Once implemented in a smartphone, this lens will have no difference in the function of zooming in – you will still be pinching the screen.
“To the user, there won’t be any difference except for better photos,” Zhenle Cao, Chief Research Officer at Scope, said.
The creators of Scope developed their own Multiphysics module from scratch. A Multiphysics module is software that can be used to simulate designs in 2D and 3D. However, most Multiphysics modules like COMSOL cannot simulate liquid crystals.
“Our in-house multiphysics module can simulate the optics of liquid crystals, which is relatively difficult and isn’t available in most Multiphysics tools such as COMSOL. Our own module has let us model liquid crystal lenses with complex optical profiles, while also being able to solve optimization problems quickly. This is a lifesaver, as it means we are able to quickly iterate through designs at minimal cost and minimal risk,” Fernando Peña Cantú, Chief Technical Officer at Scope, said.
Scope will likely be a groundbreaking advancement for everyday photography, with its ease of use and improved image quality. Not only can the lens be used to improve phone-camera qualities, but it can eventually be used in other cameras.
“Beyond smartphone cameras, we think our technology could also be a game changer for several other big markets and products such as depth sensors, machine vision, microscopes, and more, and as such we’re truly very excited to see what the future has in store,” Holden Beggs, Chief Executive Officer at Scope, said.
Having good zoom is a constant problem faced by photographers. Some have to buy different lenses to improve their camera’s zoom. Jansher Saeed, a second year Political Science student at UW and an avid photographer who regularly takes pictures for Imprint, mentioned that although zoom-lenses are expensive, they capture a lower quality photo compared to normal lenses. With Scope this problem would be effectively addressed.
“Zoom lenses tend to be expensive compared to primes. Although zooms are very efficient, they aren’t as sharp and can limit creativity,” Saeed said. “While primes (or non-zooms) aren’t as efficient because you have no zoom [you would have to move to get closer], they are sharper and can boost creativity.”
Scope is an all encompassing upgrade on everyday cameras – it uses less power, has better zoom, and takes up less space.

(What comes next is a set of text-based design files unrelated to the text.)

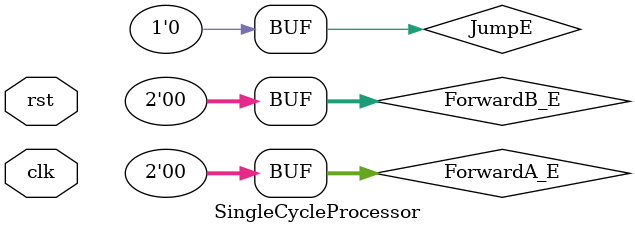
<source format=v>
module SingleCycleProcessor(
    input clk,
    input rst
);
    // Fetch stage signals
    wire [31:0] pc_mux_in;
    wire pc_select;
    wire [31:0] instr_out, pc_plus_4_out;
    
    // Decode stage signals
    wire RegWriteW;
    wire [4:0] RDW;
    wire [31:0] ResultW;
    wire RegWriteE, ALUSrcE, MemWriteE, ResultSrcE, BranchE;
    wire [2:0] ALUControlE;
    wire [31:0] RD1_E, RD2_E, Imm_Ext_E;
    wire [4:0] RD_E, RS1_E, RS2_E;
    wire [31:0] PCE, PCPlus4E;
    
    // Execute stage signals
    wire JumpE = 1'b0; // Not implemented in this version
    wire [1:0] ForwardA_E = 2'b00, ForwardB_E = 2'b00; // No forwarding in single cycle
    wire PCSrcE;
    wire RegWriteM, MemWriteM, ResultSrcM;
    wire [4:0] RD_M;
    wire [31:0] PCPlus4M, WriteDataM, ALU_ResultM, PCTargetE;
    
    // Memory stage signals
    wire RegWriteW_out, ResultSrcW_out;
    wire [4:0] RD_W_out;
    wire [31:0] PCPlus4W_out, ALU_ResultW_out, ReadDataW_out;
    
    // Fetch stage
    FetchStage fetch(
        .clk(clk),
        .rst(rst),
        .pc_mux_in(PCTargetE),
        .pc_select(PCSrcE),
        .instr_out(instr_out),
        .pc_plus_4_out(pc_plus_4_out)
    );
    
    // Decode stage
    decode_cycle decode(
        .clk(clk),
        .rst(rst),
        .InstrD(instr_out),
        .PCD(32'b0), // Not used in single cycle
        .PCPlus4D(pc_plus_4_out),
        .RegWriteW(RegWriteW_out),
        .RDW(RD_W_out),
        .ResultW(ResultW),
        .RegWriteE(RegWriteE),
        .ALUSrcE(ALUSrcE),
        .MemWriteE(MemWriteE),
        .ResultSrcE(ResultSrcE),
        .BranchE(BranchE),
        .ALUControlE(ALUControlE),
        .RD1_E(RD1_E),
        .RD2_E(RD2_E),
        .Imm_Ext_E(Imm_Ext_E),
        .RD_E(RD_E),
        .PCE(PCE),
        .PCPlus4E(PCPlus4E),
        .RS1_E(RS1_E),
        .RS2_E(RS2_E)
    );
    
    // Execute stage
    execute_cycle execute(
        .clk(clk),
        .rst(rst),
        .JumpE(JumpE),
        .RegWriteE(RegWriteE),
        .ALUSrcE(ALUSrcE),
        .MemWriteE(MemWriteE),
        .ResultSrcE(ResultSrcE),
        .BranchE(BranchE),
        .ALUControlE(ALUControlE),
        .RD1_E(RD1_E),
        .RD2_E(RD2_E),
        .Imm_Ext_E(Imm_Ext_E),
        .RD_E(RD_E),
        .PCE(PCE),
        .PCPlus4E(PCPlus4E),
        .PCSrcE(PCSrcE),
        .PCTargetE(PCTargetE),
        .RegWriteM(RegWriteM),
        .MemWriteM(MemWriteM),
        .ResultSrcM(ResultSrcM),
        .RD_M(RD_M),
        .PCPlus4M(PCPlus4M),
        .WriteDataM(WriteDataM),
        .ALU_ResultM(ALU_ResultM),
        .ResultW(ResultW),
        .ForwardA_E(ForwardA_E),
        .ForwardB_E(ForwardB_E)
    );
    
    // Memory stage
    memory_cycle memory(
        .clk(clk),
        .rst(rst),
        .RegWriteM(RegWriteM),
        .MemWriteM(MemWriteM),
        .ResultSrcM(ResultSrcM),
        .RD_M(RD_M),
        .PCPlus4M(PCPlus4M),
        .WriteDataM(WriteDataM),
        .ALU_ResultM(ALU_ResultM),
        .RegWriteW(RegWriteW_out),
        .ResultSrcW(ResultSrcW_out),
        .RD_W(RD_W_out),
        .PCPlus4W(PCPlus4W_out),
        .ALU_ResultW(ALU_ResultW_out),
        .ReadDataW(ReadDataW_out)
    );
    
    // Writeback stage
    writeback_cycle writeback(
        .clk(clk),
        .rst(rst),
        .ResultSrcW(ResultSrcW_out),
        .PCPlus4W(PCPlus4W_out),
        .ALU_ResultW(ALU_ResultW_out),
        .ReadDataW(ReadDataW_out),
        .ResultW(ResultW)
    );
endmodule

</source>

“Current cell phone cameras utilize voice coil motors (VCM) to focus the lens and require three or more cameras to have a large zoom range. As a result, each camera can require more than 700 mW to operate. When recording simultaneously with multiple cameras (such as when zooming during video capture), this value can clearly balloon, resulting in the camera using up a very significant amount of power,” Cao said.
Currently, Scope is a prototype that has not yet been implemented on smartphones, but once it hits the market it is very likely to change how people take pictures.